• 61°

‘Learning is change’: Pacelli High School seniors graduate

The only thing brighter than the painted stars inside St. Augustine’s Catholic Church, was the future for the 13 Pacelli High School seniors who graduated Wednesday night.

Underneath the the bright  arches of the church, families and friends of the graduating seniors gathered to witness their rite of passage from high school. When many entered school, they were children. Now, they’re young adults ready to take on the world.

Throughout the evening, speakers took to the front of the church and addressed the class of 2019, including Principal Jean McDermott, who congratulated the seniors on the end of their high school careers.

“Don’t cry because it’s over,” McDermott said. “Smile, because it happened … you have made it.”

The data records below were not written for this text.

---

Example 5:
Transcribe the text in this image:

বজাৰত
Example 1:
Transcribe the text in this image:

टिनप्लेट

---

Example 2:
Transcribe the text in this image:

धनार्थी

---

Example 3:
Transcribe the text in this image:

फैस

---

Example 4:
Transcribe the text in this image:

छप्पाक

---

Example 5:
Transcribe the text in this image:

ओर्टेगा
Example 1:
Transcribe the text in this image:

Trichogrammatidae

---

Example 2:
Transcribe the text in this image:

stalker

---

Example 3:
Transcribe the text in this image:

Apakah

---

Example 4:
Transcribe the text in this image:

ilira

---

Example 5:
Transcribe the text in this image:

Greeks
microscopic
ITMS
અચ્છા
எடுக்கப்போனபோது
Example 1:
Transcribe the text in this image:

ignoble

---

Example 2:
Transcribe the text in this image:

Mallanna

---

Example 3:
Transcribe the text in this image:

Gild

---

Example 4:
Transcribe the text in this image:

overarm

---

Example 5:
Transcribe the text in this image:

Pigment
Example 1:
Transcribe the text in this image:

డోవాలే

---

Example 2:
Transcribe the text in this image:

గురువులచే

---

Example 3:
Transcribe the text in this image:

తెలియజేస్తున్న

Guest speaker Linda Pulchinski, who graduated from Pacelli in 1969 and is a retired Pacelli teacher, assured students that no matter where they journeyed in life, their connections to the high school would be the ties that bonded them.

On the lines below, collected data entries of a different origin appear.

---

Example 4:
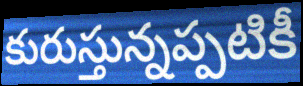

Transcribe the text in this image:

కురుస్తున్నప్పటికీ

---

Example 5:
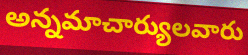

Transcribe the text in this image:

అన్నమాచార్యులవారు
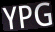
YPG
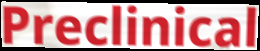
Preclinical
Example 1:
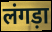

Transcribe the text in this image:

लंगड़ा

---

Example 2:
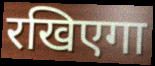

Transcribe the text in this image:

रखिएगा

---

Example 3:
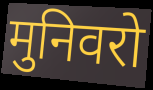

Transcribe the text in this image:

मुनिवरो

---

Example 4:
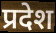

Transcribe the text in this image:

प्रदेश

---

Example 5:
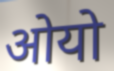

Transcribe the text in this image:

ओयो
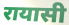
रायासी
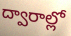
ద్వారాల్లో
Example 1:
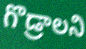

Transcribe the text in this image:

గొడ్రాలని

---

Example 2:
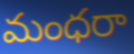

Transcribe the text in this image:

మంధరా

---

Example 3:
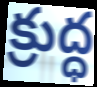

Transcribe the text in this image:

క్రుద్ధ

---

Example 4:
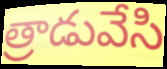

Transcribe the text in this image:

త్రాడువేసి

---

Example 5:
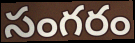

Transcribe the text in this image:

సంగరం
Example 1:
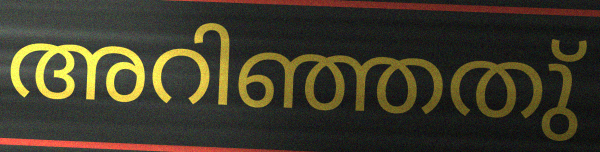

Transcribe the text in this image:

അറിഞ്ഞതു്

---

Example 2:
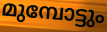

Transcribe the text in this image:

മുമ്പോട്ടും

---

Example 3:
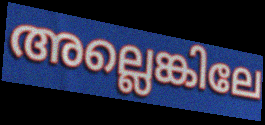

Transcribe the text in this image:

Pacelli senior Mason Holtorf gives a reading during the school’s commencement Wednesday night at St. Augustine’s Catholic Church. Eric Johnson/photodesk@austindailyherald.com

“Tonight is the night to look to the past, anticipate the future and enjoy the present,” Pulchinksi said. “We need to remember, wherever there is truth, beauty, newness, creativity, laughter or love, there is an awesome God … may the light of God surround you, may the love of God enfold you, may the presence of God watch over you, may the power of God protect you. Wherever you are, God is.”

Dean of Students Laura Mareel recounted the lessons that were taught to students in the graduating class. She remembered how many of the students had called her “mom” over the years, and felt challenged in saying goodbye to the students she had established relationships with.

“Learning is change,” Mareel said. “Learning has to change you … your last assignment from Pacellis is to learn from your experiences for the rest of your life. Try to learn from that. Life is way too short now to learn from your experiences.”

Before walking up to receive their diplomas, student speaker Kayla Christopherson fought back tears as she shared a memory of each of her fellow graduates. Whether it was about bonfires, jumping into a pool fully clothed, pulling pranks or even just supporting one another through the tough times, Christopherson recounted how each person impacted her journey through Pacelli.

Although the paths in life they take may be different from this point forward, she expressed that because of their experiences together, Pacelli would always be the ties that connected them.

“We are a small class, but we are a family,” Christopherson said. “We did it together.”